PROBLEM TO SOLVE: Within the records, which lines hold the string "pixel"? Report each one by copying it.

SUPPLIED MATERIAL:

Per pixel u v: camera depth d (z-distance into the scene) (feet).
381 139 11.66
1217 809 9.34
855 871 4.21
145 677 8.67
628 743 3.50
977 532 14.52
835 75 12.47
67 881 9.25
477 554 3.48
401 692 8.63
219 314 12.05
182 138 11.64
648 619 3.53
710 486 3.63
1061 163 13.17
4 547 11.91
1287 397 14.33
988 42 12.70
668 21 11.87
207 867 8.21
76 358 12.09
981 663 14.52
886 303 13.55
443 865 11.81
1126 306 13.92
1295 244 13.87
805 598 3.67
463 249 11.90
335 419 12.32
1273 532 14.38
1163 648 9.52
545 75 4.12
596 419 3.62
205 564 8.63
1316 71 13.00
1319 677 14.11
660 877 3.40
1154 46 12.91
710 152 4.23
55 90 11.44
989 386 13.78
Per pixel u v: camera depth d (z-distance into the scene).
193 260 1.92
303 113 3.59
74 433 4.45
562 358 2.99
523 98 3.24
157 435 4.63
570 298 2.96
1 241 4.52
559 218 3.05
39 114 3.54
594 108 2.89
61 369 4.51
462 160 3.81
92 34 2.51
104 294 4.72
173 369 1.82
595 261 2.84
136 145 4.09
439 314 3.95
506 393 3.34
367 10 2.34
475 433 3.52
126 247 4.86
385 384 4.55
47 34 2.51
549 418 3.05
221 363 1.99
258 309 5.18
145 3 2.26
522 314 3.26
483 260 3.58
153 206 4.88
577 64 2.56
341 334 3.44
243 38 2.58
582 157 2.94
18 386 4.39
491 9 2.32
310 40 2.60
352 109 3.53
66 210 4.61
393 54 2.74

TASK SOLUTION:
Per pixel u v: camera depth d (z-distance into the scene) (feet).
Per pixel u v: camera depth d (z-distance into the scene).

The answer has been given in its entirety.